Пятидесятые годы — не было ни телефонов, ни навигаторов. Ни интернета, только примитивные и не очень точные карты. Если нужный человек уходил в леса, попробуй-ка потом его там отыщи. Вот так, не дай бог что случится, так и помочь некому будет. Многие промысловики потому и предпочитали ходить парами-тройками, чтоб в случае чего, помощь друг другу оказать или эвакуировать, если все будет совсем плохо.
— У каждого охотника, что вышел на обход, есть две-три точки, на которые он периодически возвращается, — произнес Монгол. — На таких точках строится зимовье или землянка. Думаю, я знаю, в какой стороне искать Степана Кузьмича.
— Тогда чего мы ждем? — поинтересовался я. — Предлагаю позавтракать и выдвигаться! Чем скорее найдем егеря, тем быстрее поймем с чего начать. Вдруг Кузьмич уже что-то знает?
— Толковая мысль. Тогда, давайте так поступим. Вы собирайтесь, а я вас на окраине подожду! — заметил охотник. — У меня дело еще одно есть.
— Встречаемся через полчаса на перепутье, на той тропе, что у ржавого «Зиса», — напомнил егерь.
— Добро! — кивнул Монгол. И не дожидаясь подтверждения, поднялся и направился к покосившемуся сараю. Мгновение и он словно исчез. Оказалось, что между сооружениями был небольшой проход.
— Ушел в Нарнию! — пробурчал я.
— Чего?
— А. ничего. Идем к Алевтине. Она как раз обещала завтрак приготовить, а у меня уже желудок урчит.
— Я не удивлен. Тебя ночью подними и предложи поесть, так ты ж не откажешься!
— Ну а что, молодой активный организм, — усмехнулся я. — А с тебя-то что взять? Анализы, и те плохие!
За шутку получил подзатыльник, но так, чисто в показательных целях. За время, что я уже провел со старым егерем, мы научились понимать друг друга.
Подходя к дому Алевтины, я учуял вкусный аромат.
Честно говоря, я еще вчера заметил, что женщина слишком уж хлопочет, стараясь обслужить нас со всех сторон… И ужин, и ночлег, теперь вот завтрак. Ради чего она старается? Матвей Иванович для нее слишком стар, а я наоборот молод. Поинтересовался на этот счет у старика.
Тот рассмеялся.
— Ну, ты вот вроде умный парень, а простой истины не понимаешь. Да для нее наш приход, это чуть ли не праздник. Гости мы, пусть и свалились, как снег на голову. В Прокофьевке месяцами ничего интересного не происходит.

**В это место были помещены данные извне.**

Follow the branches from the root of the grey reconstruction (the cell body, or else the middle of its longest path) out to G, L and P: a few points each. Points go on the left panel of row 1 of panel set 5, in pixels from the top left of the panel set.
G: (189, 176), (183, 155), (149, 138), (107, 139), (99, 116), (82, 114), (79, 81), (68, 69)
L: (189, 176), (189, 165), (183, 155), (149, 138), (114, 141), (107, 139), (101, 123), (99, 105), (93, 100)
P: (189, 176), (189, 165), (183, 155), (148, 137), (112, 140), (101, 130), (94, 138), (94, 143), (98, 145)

Себя в первые дни вспомни.
И верно. Здесь каждый день, полностью похож на предыдущий. Что вторник, что воскресенье — все одно. Нет тут будних дней, нет выходных. Как получается, так оно и идет своим чередом. Со скуки помереть можно.
Хорошо помню свои первые дни в Соболевке — тоже места не находил. Пока погода была плохой, приходилось сидеть в доме и единственное развлечение, что я себе нашел, это читать книги. Их было немного, благо у Ларисы Ивановны, бывшей супруги Федора, имелась крохотная домашняя библиотека. Не думал я, что в Союзе пятидесятых годов люди хранили книги. Вот в восьмидесятых или девяностых, это пожалуйста. В каждой семье можно было встретить книжный шкаф, забитый пылящими книгами, которые были давно прочитаны, и вновь ждали своего часа.
Алевтина приготовила жареную картошку с яйцом и шкварками. Получилось особенно вкусно, потому что в последние месяцы мы с Иванычем особо себя не баловали. Я уже какую неделю порывался пожарить авторский шашлык, но вечно что-то мешало. То мяса не было, то шампуров не хватало, то погода подводила.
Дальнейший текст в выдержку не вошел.